Support de travail:
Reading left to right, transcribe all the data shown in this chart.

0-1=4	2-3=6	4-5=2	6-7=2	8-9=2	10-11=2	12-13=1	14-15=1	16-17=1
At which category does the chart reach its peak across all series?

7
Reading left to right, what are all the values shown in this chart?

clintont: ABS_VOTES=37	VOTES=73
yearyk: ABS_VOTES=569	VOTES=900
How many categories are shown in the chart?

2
--
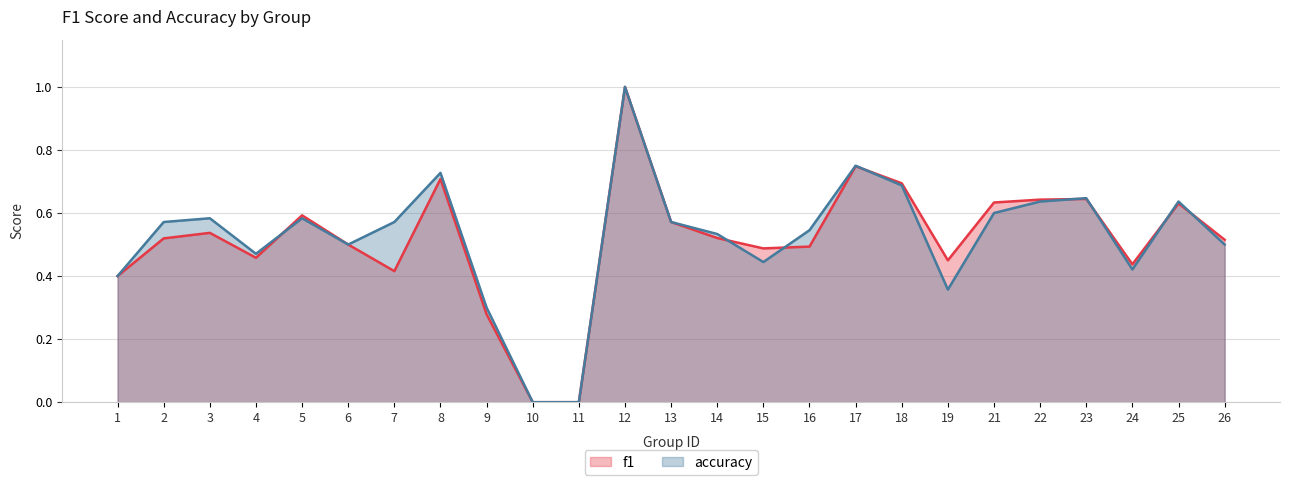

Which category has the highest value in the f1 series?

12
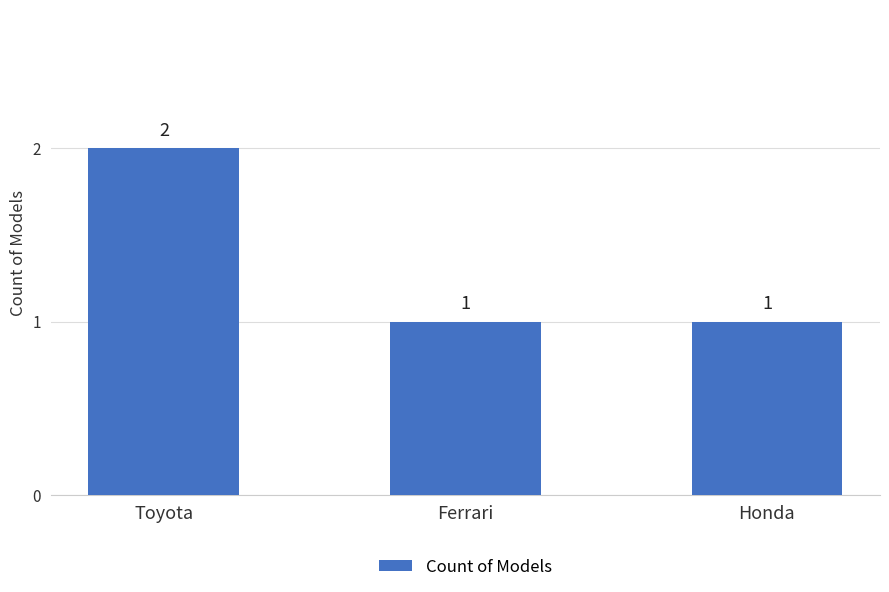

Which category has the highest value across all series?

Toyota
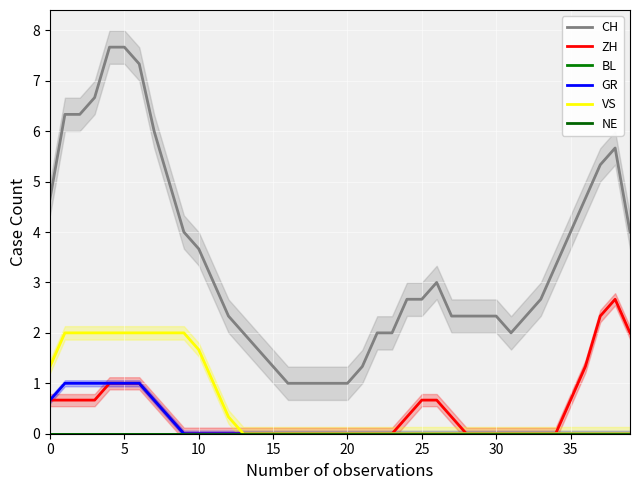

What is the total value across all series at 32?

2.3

Consigne: Recopiez à l'identique les lignes du premier bloc, en commençant à la ligne qui contient « Reading left to right, transcribe » et en vous arrêtant après celle qui contient « How many categories are shown in the chart? ».

Exercice corrigé:
Reading left to right, transcribe all the data shown in this chart.

0-1=4	2-3=6	4-5=2	6-7=2	8-9=2	10-11=2	12-13=1	14-15=1	16-17=1
At which category does the chart reach its peak across all series?

7
Reading left to right, what are all the values shown in this chart?

clintont: ABS_VOTES=37	VOTES=73
yearyk: ABS_VOTES=569	VOTES=900
How many categories are shown in the chart?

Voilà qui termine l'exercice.